Als der Kriminalfall des verschwundenen Lords dann endlich begann, war ich
etwas enttäuscht, daß er so schnell auch schon wieder vorbei war, aber das war
ein Trugschluss. Denn das Blatt wendete sich erneut.Was später kam war wirklich
unglaublich spannend, auch wenn es nicht so schwer zu erraten war, wer denn
dahinter steckte. Das fand ich etwas schade. Sehr spannend fand ich aber immer
wieder die Codes, die Lady Holmes für Enola hinterließ (so kann man ihren
Vornamen auch rückwärts erlesen und erhält dann? Jawoll, ein Gefühl, daß sie
oft überkommt). Wie die Codes
funktionieren, wird ausführlich erklärt.

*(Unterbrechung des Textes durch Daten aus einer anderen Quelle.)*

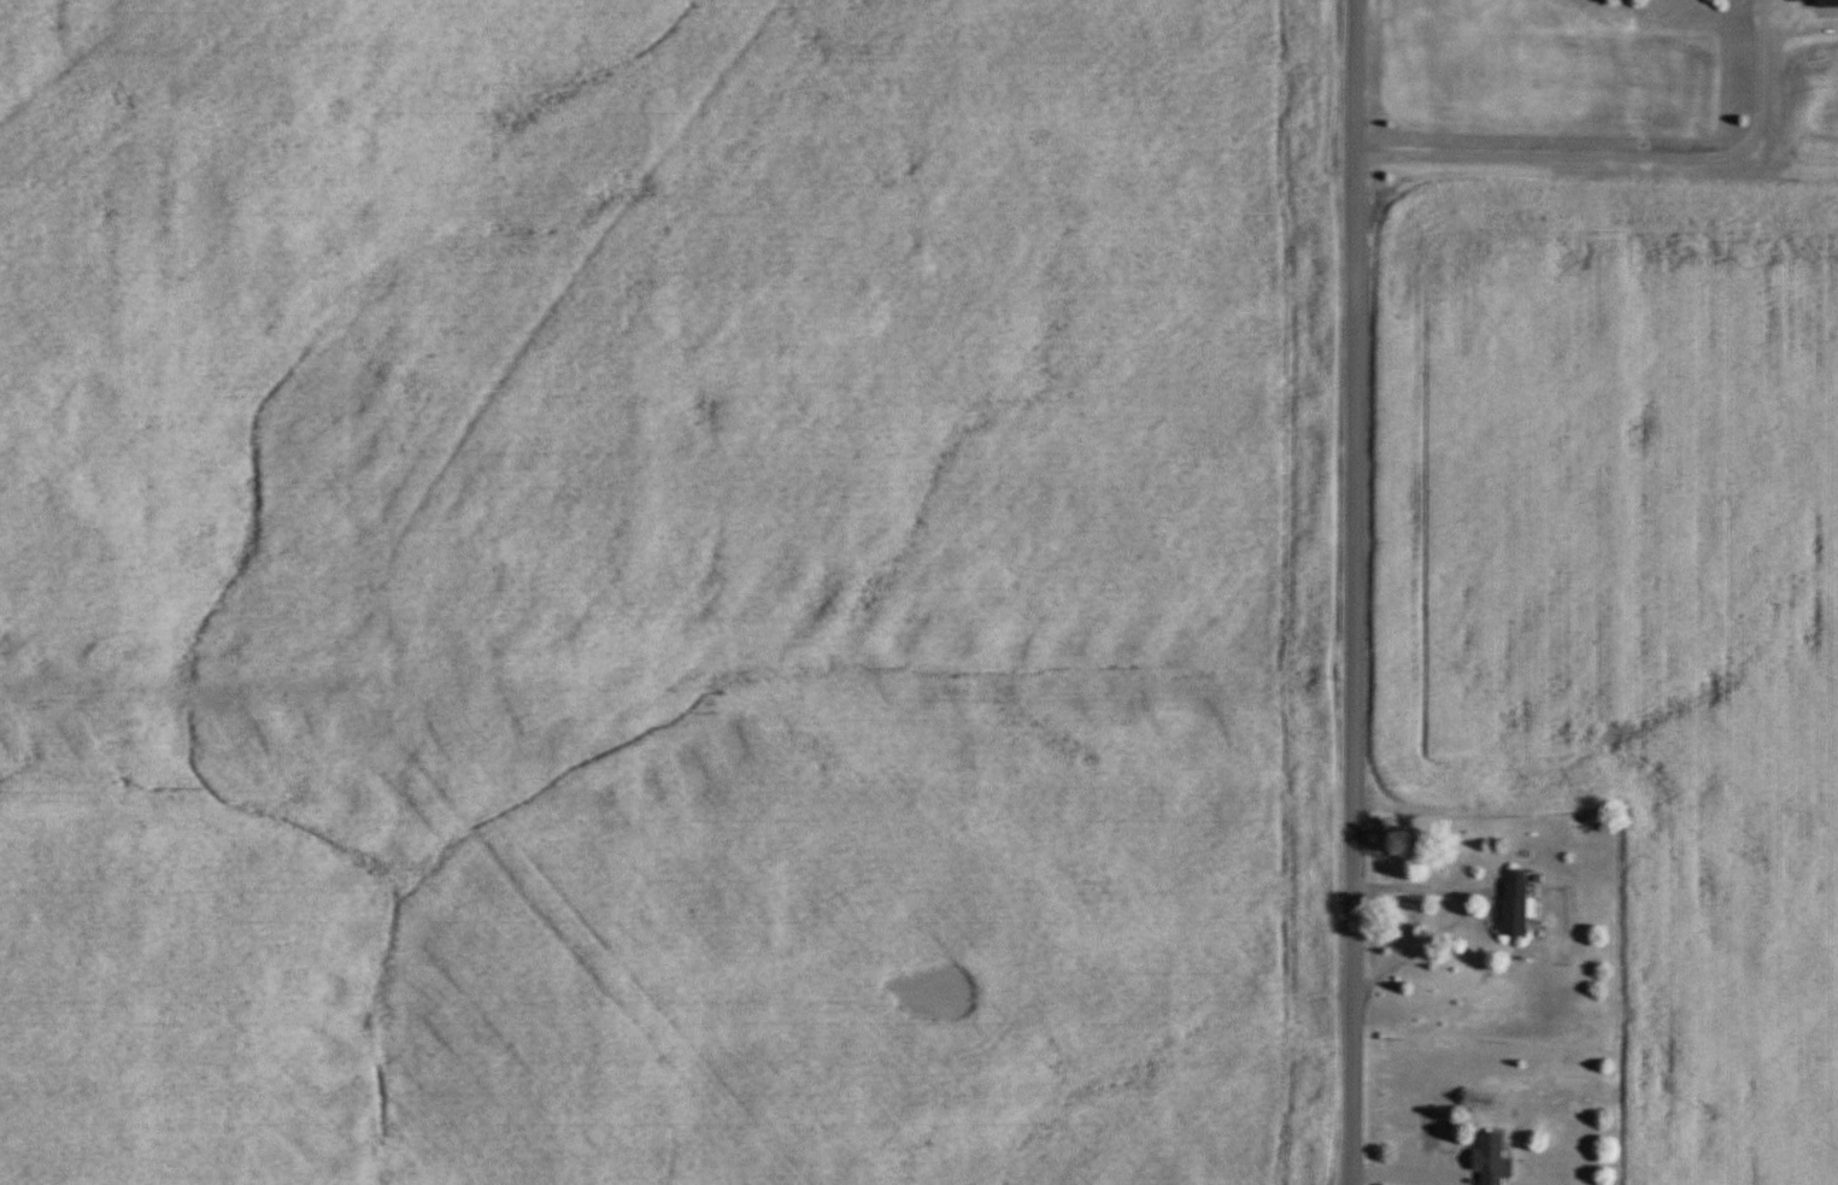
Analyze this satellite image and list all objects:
road: (1626, 158)
road: (1349, 592)
road: (1414, 876)
building: (1514, 905)
road: (1418, 940)
building: (1490, 1159)
road: (1413, 1164)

Auch die Frage, ob Enola letztendlich
von ihren Brüdern erwischt wird und im Internat landet, ist immer und
allgegenwärtig.
Nancy Springer schreibt flüssig und sehr anschaulich z.B. über die Qualen
die die damalige Damenmode nicht nur durch ihre sperrigen Korsetts verursachte.

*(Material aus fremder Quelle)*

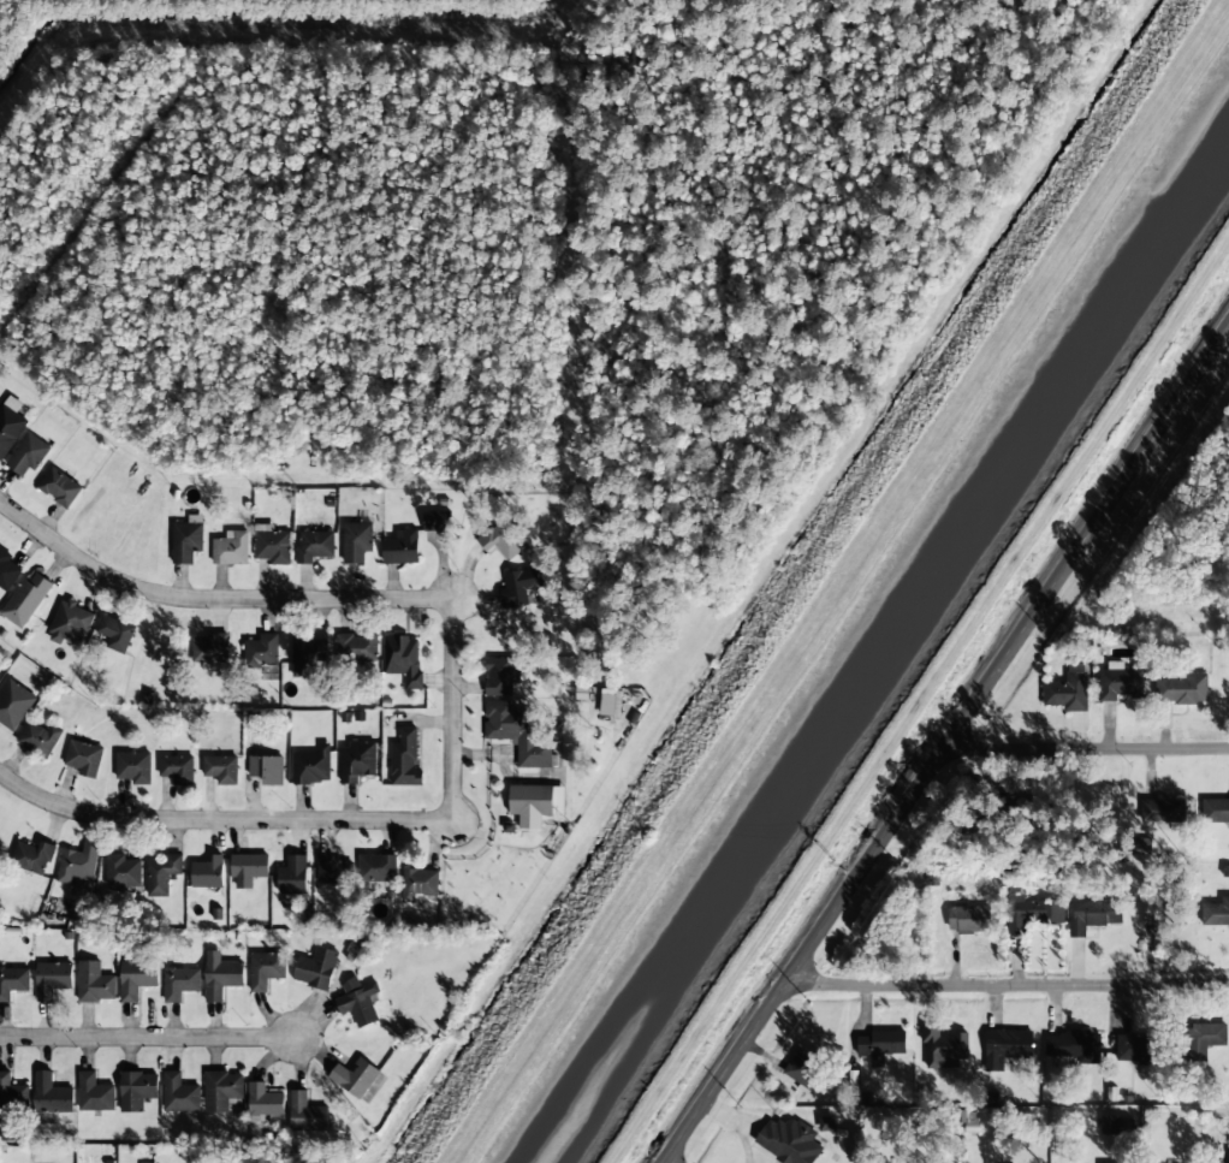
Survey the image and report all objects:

Auch die gesellschaftlichen Probleme, die Dickens in seinen
Gesellschaftsromanen anprangert, wie die Armut und Verelendung ganzer
Stadtviertel, werden einen durch Enola und ihren kleinen Lord sehr plastisch
vor Augen geführt. Vom Ausdruck und dem Erfahrungshorizont her, kann Nancy Springer
sich hervorragend auf ihr junges Publikumab 12 Jahren einstellen. So bereichern
sie ihren Horizont, mit einem nach Anlaufschwierigkeiten sehr spannenden
Kriminalfall. Die Reihe ist in der amerikanischen Heimat der Autorin so
erfolgreich, daß sie mit Millie Bobby Brown („Stranger Things“) in der Rolle
der jungen Detektivin verfilmt wird. Nächstes Jahr soll der Film dann in die
Kinos kommen.
Auf den zweiten Band, der direkter zur Sache kommen dürfte, bin ich schon
jetzt gespannt und werde die Reihe sicherlich weiterverfolgen.
Ich bedanke mich ganz herzlich beim Knesebeck Verlag für dieses
Rezensionsexemplar, auf das ich schon so gespannt war.